As quality of life has improved over the centuries so to has the quantity of evidence of people complaining about their quality of life.
Just picturing an alien archaeologist "so, as they stopped being crippled by polio or losing their lives building railroads, they complained about having to wash the dishes?"
Thomas Paine posited that if a man, unencumbered by society, could meet his basic needs (food, shelter, etc) in x hours of work per day, then society owed that same person the same basic standards of life for working that same x hours per day. Where I'm from, the Native Americans had to work about 2 hours a day to meet their needs, and so became really great artisans with their "free" time.
Closer to present, my parents were able to buy a comfortable suburban home while working relatively low paying government jobs. That includes my mom taking off approx 6 years to take care of my sister and I until we started elementary school.
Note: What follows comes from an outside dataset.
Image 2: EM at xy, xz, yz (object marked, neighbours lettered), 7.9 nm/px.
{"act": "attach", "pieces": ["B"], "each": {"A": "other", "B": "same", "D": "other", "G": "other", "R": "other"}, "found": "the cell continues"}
When Europeans first came to America, there were schools of cod off the coast that you could literally dangle an empty hook into the water and catch fish. Passenger Pigeons darkend the sky for days on end with their migrations, and the thundering of huge buffalo herds could be heard and seen throughout a good portion of the continent.
Sure it's not all bad. But it's far, far from all good as well. Sometimes bitching is just the sign of an unhappy person, but often there are some real truths behind the complaints.
Those Native Americans were working within a society.
To be unencumbered by society also means to work without its aids. Even with advances in tech, you should read about how much crazy work was involved in setting up your own homestead or kind of anything. (I strongly recommend Crusoe of Lonesome Lake.)
It's a good book. I would argue that although he had a hard go of it, and long days, his life was much more fulfilling than 99% of the lives that people live these days; probably more fulfilling than the lives of the people that lived during his time as well. There's a reason people love escapism.
Oh the fulfilling bit, hard to argue one way or the other. Might be a grass is greener sort of scenario. Like, as a dev who works from home, spending a few days doing hard, long hours of manual labour on my buddy's cabin was fun but holy damn, not sure I could dig that every day for years. Especially without physiotherapy and modern medicine (I play soccer a few times a week and without physio, I'd be a broken husk of a man.)
I imagine the protagonist might have looked at us sitting in the warm with all the free time, multimedia beyond his comprehension, literally every book written at our fingertips and he would've been fair to wonder something like "in such luxury, how could anyone not find their own meaning? With the freedom to learn almost anything imaginable,, with food and a warm bed being all but guaranteed, what person could blame the world instead of themselves for not finding purpose or passion?"